RECORDS TO USE:
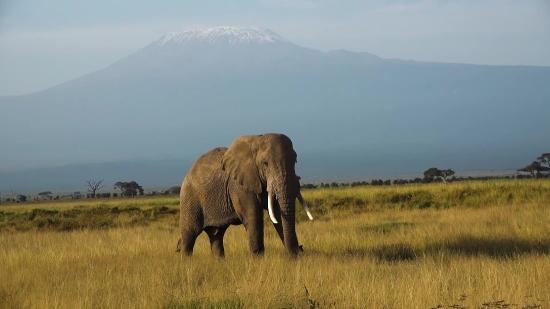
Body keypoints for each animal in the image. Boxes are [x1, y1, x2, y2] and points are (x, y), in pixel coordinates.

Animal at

...

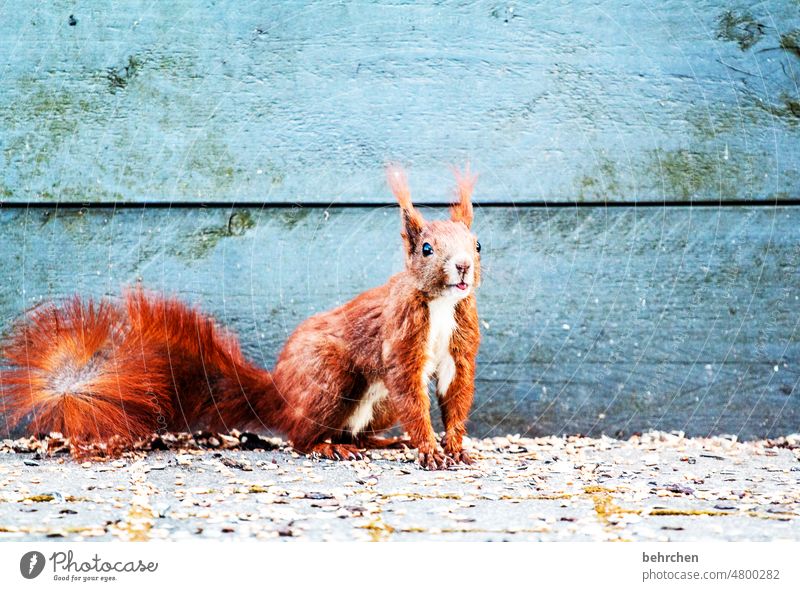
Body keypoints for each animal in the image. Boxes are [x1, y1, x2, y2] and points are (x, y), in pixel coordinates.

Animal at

...

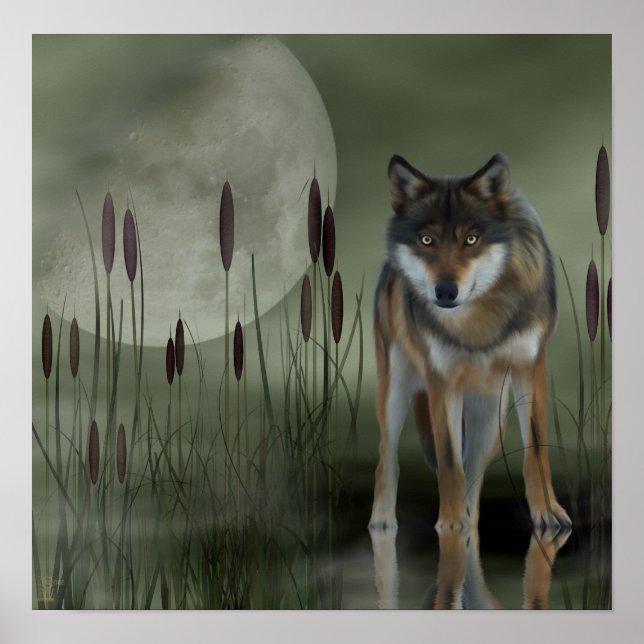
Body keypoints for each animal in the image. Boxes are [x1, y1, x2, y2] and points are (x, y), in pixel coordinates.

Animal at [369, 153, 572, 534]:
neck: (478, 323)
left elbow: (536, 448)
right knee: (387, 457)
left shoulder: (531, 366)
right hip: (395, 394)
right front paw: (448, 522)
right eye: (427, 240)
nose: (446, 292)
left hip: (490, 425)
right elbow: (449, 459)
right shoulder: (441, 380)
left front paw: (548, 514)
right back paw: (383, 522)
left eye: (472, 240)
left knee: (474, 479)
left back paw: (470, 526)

DIRECTIONS: Reproduce exactly the lines above from the line with "right knee: (387, 457)" to the line with "left back paw: (470, 526)", including both, and add nothing.

OUTPUT BELOW:
right knee: (387, 457)
left shoulder: (531, 366)
right hip: (395, 394)
right front paw: (448, 522)
right eye: (427, 240)
nose: (446, 292)
left hip: (490, 425)
right elbow: (449, 459)
right shoulder: (441, 380)
left front paw: (548, 514)
right back paw: (383, 522)
left eye: (472, 240)
left knee: (474, 479)
left back paw: (470, 526)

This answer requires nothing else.